Can someone explain to me, how the explained / residual variance from the dissassoc
command is computed? I tried to add up the variance within using the discrepancies of the different levels, but it didn't work. Let's take a small random sample (n=10).
data(mvad)
library(dplyr)
set.seed(10)
mv = mvad %>% group_by(male) %>% sample_n(5)
mvad.seq <- seqdef(mv[,17:20])
# compute the dissimilarity matrix
mvad.ham <- seqdist(mvad.seq, method="HAM")

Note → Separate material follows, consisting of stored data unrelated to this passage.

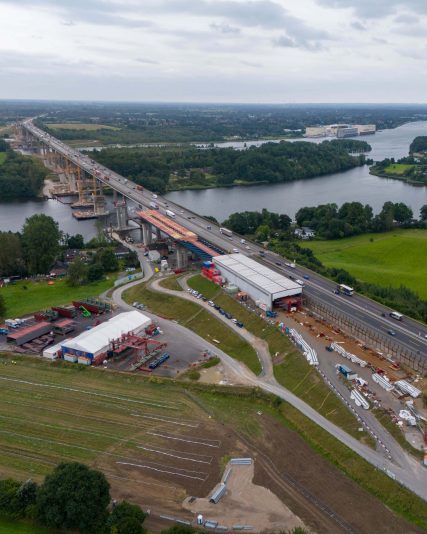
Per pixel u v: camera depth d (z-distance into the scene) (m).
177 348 135.25
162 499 81.06
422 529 74.06
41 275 199.62
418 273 193.62
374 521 75.75
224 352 132.50
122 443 95.75
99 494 74.06
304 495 81.56
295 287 150.25
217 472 87.38
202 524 75.19
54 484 74.31
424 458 84.50
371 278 188.12
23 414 105.81
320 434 95.69
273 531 74.19
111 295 176.38
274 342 131.00
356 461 87.19
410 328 131.50
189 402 109.81
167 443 95.56
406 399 100.56
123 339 132.88
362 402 100.38
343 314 139.62
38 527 74.94
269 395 109.75
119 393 113.81
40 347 135.88
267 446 94.31
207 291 168.12
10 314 160.75
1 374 123.00
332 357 118.50
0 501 77.00
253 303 153.75
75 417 104.56
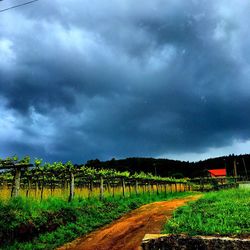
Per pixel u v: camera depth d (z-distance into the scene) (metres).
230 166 110.62
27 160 16.91
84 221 16.33
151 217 16.86
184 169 105.50
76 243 12.98
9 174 20.83
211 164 113.75
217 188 52.44
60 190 25.16
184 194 48.22
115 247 11.54
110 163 88.62
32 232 12.66
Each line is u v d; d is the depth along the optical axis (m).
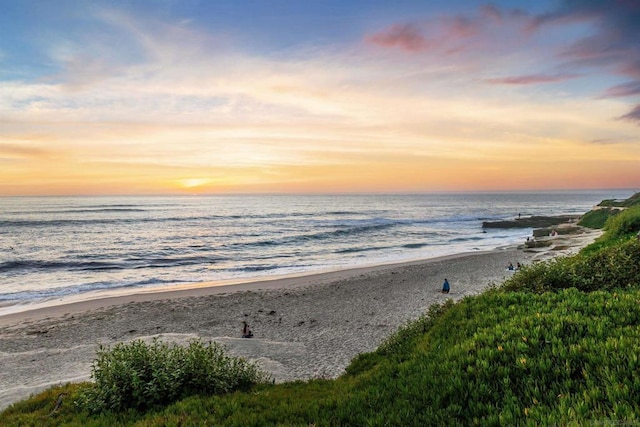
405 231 83.19
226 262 47.56
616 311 6.72
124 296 30.03
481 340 6.48
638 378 4.44
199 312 25.38
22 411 9.02
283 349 18.38
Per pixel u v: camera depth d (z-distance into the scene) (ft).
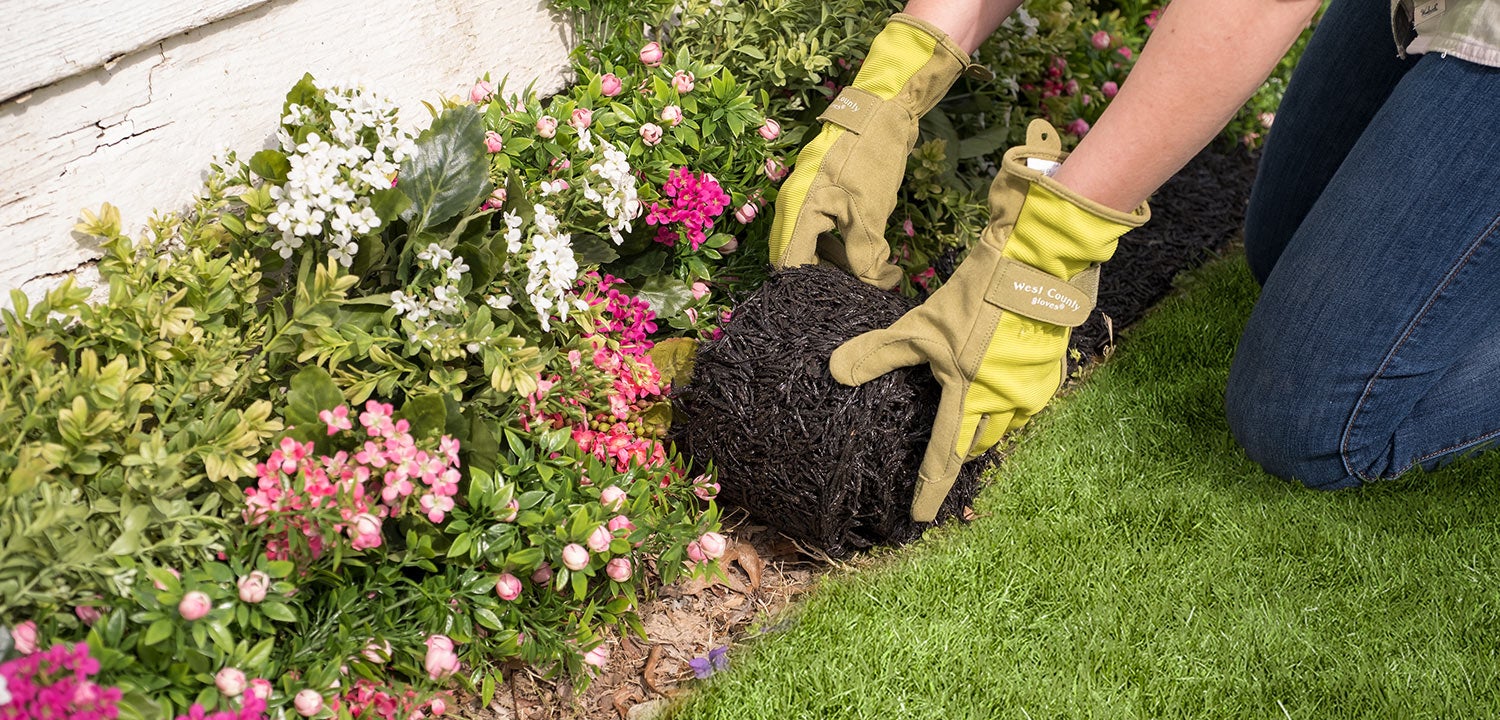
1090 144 5.31
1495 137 5.43
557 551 5.17
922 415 5.96
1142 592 6.06
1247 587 6.11
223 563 4.53
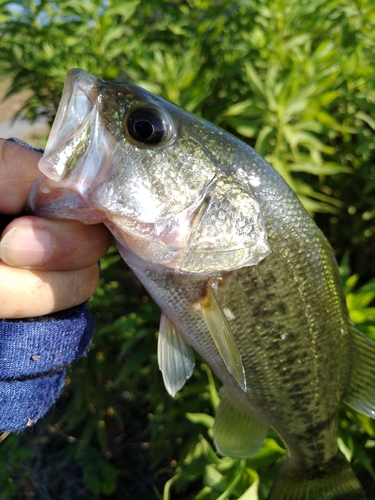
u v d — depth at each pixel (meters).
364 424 0.19
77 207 0.12
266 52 0.28
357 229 0.29
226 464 0.19
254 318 0.14
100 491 0.28
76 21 0.31
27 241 0.12
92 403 0.28
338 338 0.16
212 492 0.20
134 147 0.12
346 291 0.21
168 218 0.13
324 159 0.29
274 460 0.19
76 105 0.12
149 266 0.14
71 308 0.13
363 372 0.16
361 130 0.29
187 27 0.34
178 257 0.13
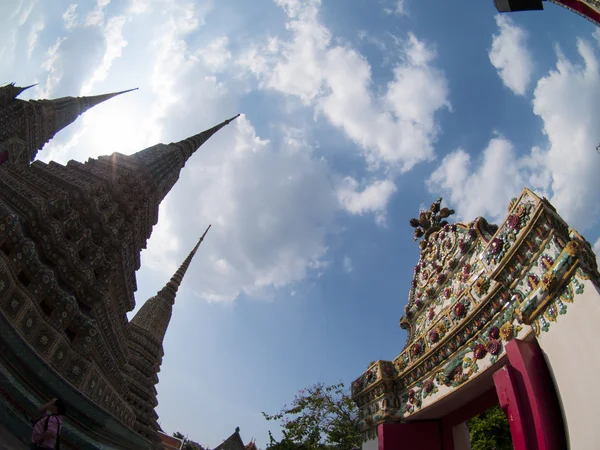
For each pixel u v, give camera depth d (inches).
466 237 517.0
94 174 1111.0
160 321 1675.7
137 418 1352.1
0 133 1067.3
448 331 478.3
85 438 781.3
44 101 1240.8
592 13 420.5
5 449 569.3
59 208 854.5
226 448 2217.0
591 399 288.0
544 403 328.8
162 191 1414.9
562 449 314.0
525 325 369.4
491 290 409.7
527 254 370.3
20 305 698.2
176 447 2449.6
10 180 821.2
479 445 1162.6
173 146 1556.3
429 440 534.0
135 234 1219.9
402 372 564.1
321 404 1223.5
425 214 647.1
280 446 1103.6
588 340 297.6
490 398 458.3
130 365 1398.9
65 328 802.2
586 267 309.3
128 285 1177.4
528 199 377.1
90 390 847.7
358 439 1095.6
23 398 629.9
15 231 709.9
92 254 935.7
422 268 616.4
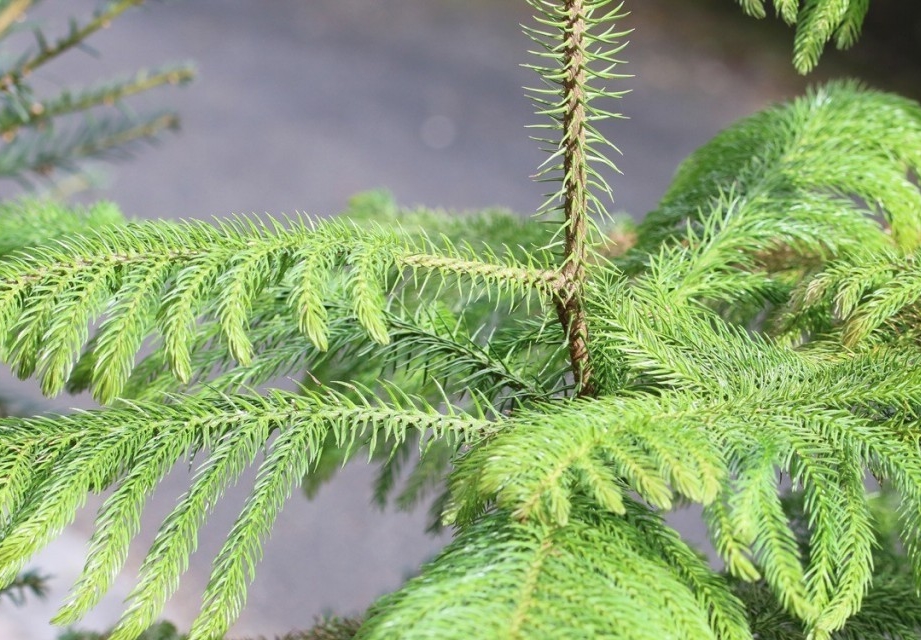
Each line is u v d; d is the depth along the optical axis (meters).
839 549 0.76
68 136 1.28
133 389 0.89
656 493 0.73
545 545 0.74
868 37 4.34
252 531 0.78
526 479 0.73
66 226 0.94
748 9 0.86
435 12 4.74
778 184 0.94
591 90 0.79
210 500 0.79
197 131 3.74
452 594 0.72
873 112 0.98
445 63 4.36
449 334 0.85
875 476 0.79
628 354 0.81
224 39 4.36
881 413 0.80
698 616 0.73
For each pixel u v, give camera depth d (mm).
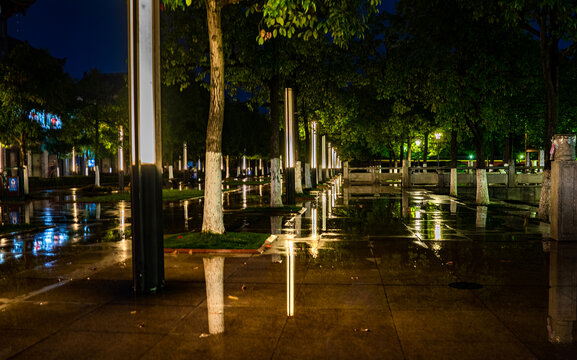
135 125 6871
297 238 12367
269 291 6934
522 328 5250
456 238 12156
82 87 41188
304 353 4555
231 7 18484
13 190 27453
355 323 5445
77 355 4547
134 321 5594
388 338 4953
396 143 51438
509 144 38906
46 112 32469
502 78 19500
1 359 4457
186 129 50312
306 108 35125
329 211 19969
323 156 49188
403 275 7957
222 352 4598
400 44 24344
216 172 11773
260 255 9938
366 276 7895
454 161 28891
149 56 6816
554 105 15602
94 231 14414
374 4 10680
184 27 19047
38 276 8148
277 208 20031
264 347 4719
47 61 31062
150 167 6926
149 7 6793
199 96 50281
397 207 21641
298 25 10406
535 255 9742
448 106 21234
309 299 6484
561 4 14000
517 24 16312
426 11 20656
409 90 24656
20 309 6141
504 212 19062
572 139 11586
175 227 15117
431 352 4562
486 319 5574
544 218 15656
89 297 6719
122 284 7520
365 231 13633
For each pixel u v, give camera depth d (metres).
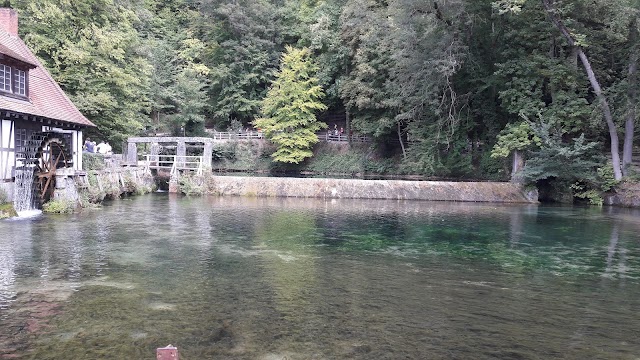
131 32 25.00
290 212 18.45
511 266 10.08
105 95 21.58
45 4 20.53
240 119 48.50
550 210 20.84
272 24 46.03
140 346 5.44
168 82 42.94
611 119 23.06
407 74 27.30
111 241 11.80
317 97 41.19
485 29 26.89
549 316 6.88
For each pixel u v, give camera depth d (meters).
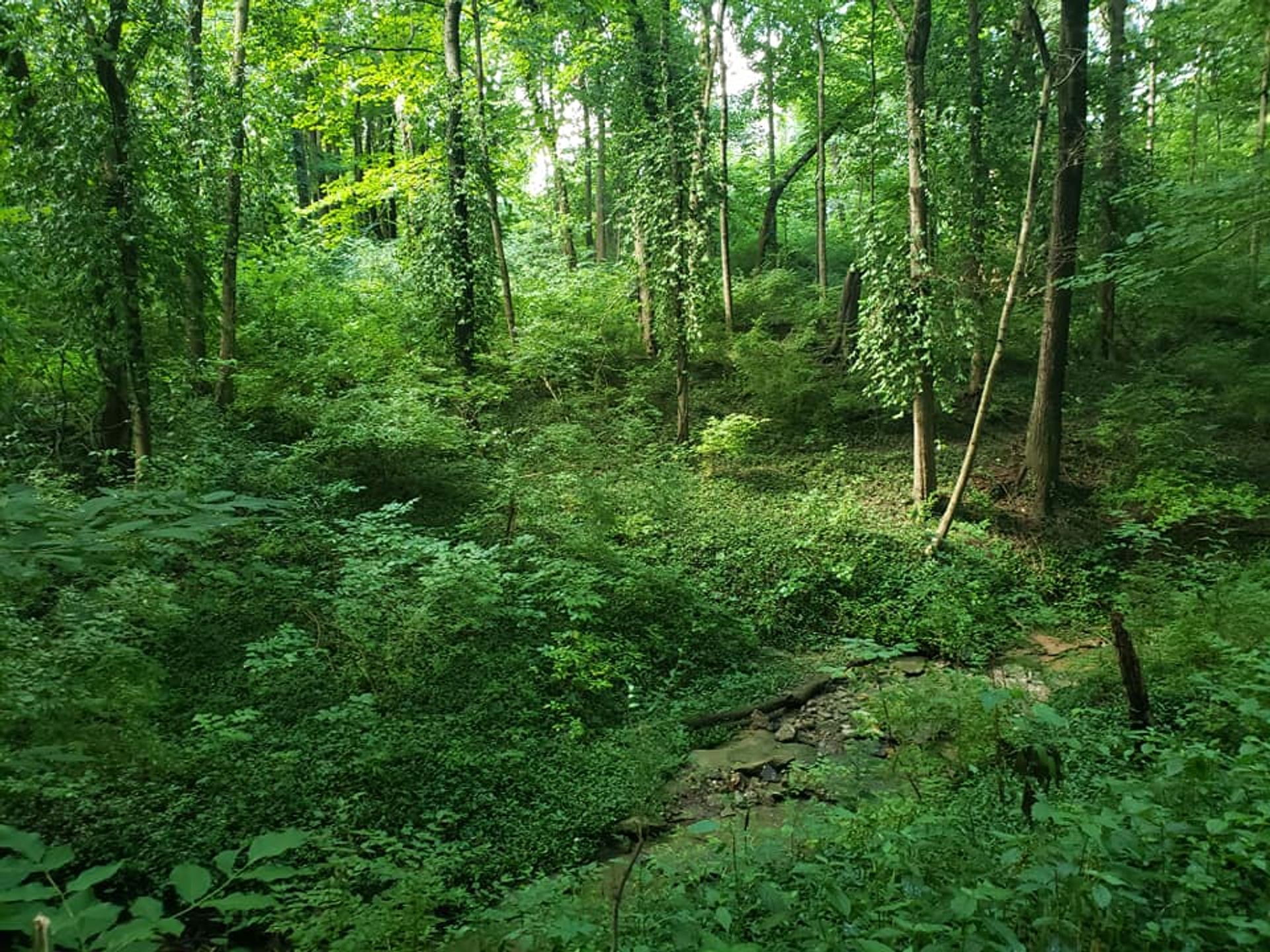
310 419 11.81
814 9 18.80
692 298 13.95
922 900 2.74
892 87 17.72
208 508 2.14
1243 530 10.90
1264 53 10.41
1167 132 17.16
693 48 15.64
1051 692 6.86
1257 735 4.41
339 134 20.19
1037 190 10.59
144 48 9.14
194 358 11.72
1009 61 14.32
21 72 8.30
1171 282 11.72
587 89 16.80
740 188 25.64
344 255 20.81
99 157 8.21
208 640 6.86
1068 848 2.72
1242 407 13.24
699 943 2.71
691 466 13.52
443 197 14.65
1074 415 14.41
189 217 9.30
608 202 25.88
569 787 5.93
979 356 14.77
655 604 8.98
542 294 18.08
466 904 4.51
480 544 9.74
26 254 7.37
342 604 7.34
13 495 2.03
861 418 15.07
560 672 7.40
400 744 5.92
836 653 8.94
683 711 7.53
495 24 16.55
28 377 8.12
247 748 5.64
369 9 17.56
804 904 3.25
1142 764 4.88
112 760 3.84
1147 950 2.42
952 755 5.07
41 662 3.61
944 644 8.77
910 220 11.28
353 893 4.35
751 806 5.91
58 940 1.22
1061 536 11.35
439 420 12.01
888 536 11.00
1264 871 2.70
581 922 3.19
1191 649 6.31
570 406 14.73
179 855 4.52
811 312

# compute the discrepancy analysis
d = dissassoc(mvad.ham, group = mv$male, R=10)
d
# Pseudo ANOVA table:
# SS df MSE
# Exp 1.7 1 1.700000
# Res 9.6 8 1.200000
# Total 11.3 9 1.255556
I understand how to compute the Total
by hand:
sum(mvad.ham) / (2* 10) # = Total 11.3
Questions:
- How do you compute the
Exp
andRes
values by hand? - Could you please demonstrate us how do you compute the Total Sum of Square?
I understand from (Studer et al., 2010) that the equation is:
$$ SS = \sum_{i=1}^{n} w_i(y_i - \bar{y})^2 $$
What does the $\bar{y}$ represents exactly? Could you demonstrate on this example how one can compute the $SS$ from mvad.ham
manually?